Photo by Mark Wilson/Getty Images

What can a president do when he’s hit simultaneously by three scandals?

Answer: play them off against one another.

That’s what President Obama tried to do at this afternoon’s press conference. Over the past week, he’s been besieged by one crisis after another. First came congressional testimony about the administration’s failure to protect its diplomats in Benghazi, Libya. Then came the disclosure that the IRS had targeted conservative groups for special scrutiny. Then came reports that the Justice Department had secretly reviewed phone records of reporters and editors at the Associated Press, apparently to find out who leaked information about a terrorism investigation.

On Monday, Obama responded to Republican complaints about his administration’s editing of its talking points after the Benghazi debacle. Obama called these complaints a “political game” that distracted attention from the real issue: protecting “diplomats around the world who are in very dangerous, difficult situations.” Essentially, the president was playing the national security card: He’s the adult looking out for bad guys who want to harm us, while the kids in Congress play games.

On Tuesday and Wednesday, White House Press Secretary Jay Carney tried to fend off reporters’ questions about the AP phone records. Carney used the phrase “national security” 20 times. Leaks of classified information “can endanger American men and women around the world,” said Carney. They “can endanger the lives of American men and women overseas.”

What galls the administration is that Republicans, having previously depicted Obama as soft on national security, are now joining in the outrage over the AP subpoena, which the administration sees as a security matter. Specifically, Republicans have reversed themselves on the question of tolerating leaks. A year ago, they were complaining about Obama’s failure to crack down on leaks involving drone strikes, the Bin Laden raid, and the cyber-sabotage of Iran’s nuclear program. At a House hearing on Wednesday, Attorney General Eric Holder caustically pointed out that in those cases, he was “criticized as not being aggressive enough,” yet now, in the AP case, “we’re being criticized for being too aggressive.”

That’s one way to deal with an attack from both flanks: Flag your opponents for hypocrisy. But the other way is pit the attackers—or at least the attacks—against one another. If you’re being accused of not doing enough to protect U.S. personnel in Benghazi, use that accusation to justify your surveillance of the press. Claim that you’re investigating the reporters to protect the diplomats.

That’s basically what Obama did at his press conference today. The reason for the administration’s “concern about leaks,” he argued, is that “I’ve still got a whole bunch of intelligence officers around the world who are in risky situations—in outposts that, in some cases, are as dangerous as the outpost in Benghazi.” And “part of my job is to make sure that we’re protecting what they do.”

Obama’s maneuver is cynical.
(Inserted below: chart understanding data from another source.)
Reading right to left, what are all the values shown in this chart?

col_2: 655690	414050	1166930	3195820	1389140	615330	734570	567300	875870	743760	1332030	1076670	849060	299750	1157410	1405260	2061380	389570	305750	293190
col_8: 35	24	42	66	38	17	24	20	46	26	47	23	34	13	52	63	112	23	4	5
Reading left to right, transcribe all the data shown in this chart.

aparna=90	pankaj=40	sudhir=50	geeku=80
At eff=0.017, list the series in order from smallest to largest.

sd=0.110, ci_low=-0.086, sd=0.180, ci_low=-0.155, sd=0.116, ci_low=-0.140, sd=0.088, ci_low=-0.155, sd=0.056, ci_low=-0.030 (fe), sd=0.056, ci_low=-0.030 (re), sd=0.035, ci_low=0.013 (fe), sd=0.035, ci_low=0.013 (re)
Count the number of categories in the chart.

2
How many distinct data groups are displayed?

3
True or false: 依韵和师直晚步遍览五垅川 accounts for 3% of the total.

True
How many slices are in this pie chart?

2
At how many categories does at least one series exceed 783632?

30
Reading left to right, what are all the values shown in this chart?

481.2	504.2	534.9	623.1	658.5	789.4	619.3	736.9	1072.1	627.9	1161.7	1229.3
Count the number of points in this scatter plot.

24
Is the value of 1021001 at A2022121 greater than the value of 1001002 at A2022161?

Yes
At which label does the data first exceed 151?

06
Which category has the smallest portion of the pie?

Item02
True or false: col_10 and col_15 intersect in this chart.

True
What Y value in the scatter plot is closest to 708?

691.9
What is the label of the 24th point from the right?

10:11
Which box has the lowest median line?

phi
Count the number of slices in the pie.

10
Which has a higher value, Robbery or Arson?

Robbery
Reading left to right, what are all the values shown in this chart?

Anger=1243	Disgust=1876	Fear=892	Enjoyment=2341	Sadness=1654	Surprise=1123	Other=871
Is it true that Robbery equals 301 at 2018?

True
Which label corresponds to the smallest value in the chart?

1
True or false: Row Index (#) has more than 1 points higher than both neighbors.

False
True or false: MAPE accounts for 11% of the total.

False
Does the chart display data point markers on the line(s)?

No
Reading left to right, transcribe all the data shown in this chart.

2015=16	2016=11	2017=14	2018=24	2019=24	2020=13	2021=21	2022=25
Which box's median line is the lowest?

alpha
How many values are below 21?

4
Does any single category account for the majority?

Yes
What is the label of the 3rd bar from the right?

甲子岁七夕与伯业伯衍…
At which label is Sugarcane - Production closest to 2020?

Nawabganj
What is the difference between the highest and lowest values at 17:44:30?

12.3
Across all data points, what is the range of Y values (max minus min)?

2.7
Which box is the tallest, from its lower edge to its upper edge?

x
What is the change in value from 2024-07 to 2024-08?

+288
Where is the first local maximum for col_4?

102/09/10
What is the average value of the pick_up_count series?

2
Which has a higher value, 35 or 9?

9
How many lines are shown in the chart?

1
There’s no real connection between the AP story and our failure to protect the team in Benghazi. And pitting the two scandals against one another won’t make either of them go away. But it does confound the larger ambition of the president’s enemies. It blocks them from uniting the three scandals under a common theme. You can paint him as Nixon, the corrupt, imperial president. Or you can paint him as Carter, the wimp. But you can’t do both.

The addition of other scandals makes the GOP’s message problem that much more difficult. Today, the Justice Department’s inspector general added a fourth mess: Terrorists were allowed to fly on commercial flights because the department altered their identities, in exchange for their cooperation, and neglected to convey the new identities to the Terrorist Screening Center. So now we have two stories about Obama’s coordinated surveillance—IRS and AP—and two stories about his lack of coordination and surveillance: Benghazi and the no-fly list.

The good news for Obama, in the midst of these contradictory scandals, is that his enemies can’t put together a unified message. The bad news is that he can’t, either.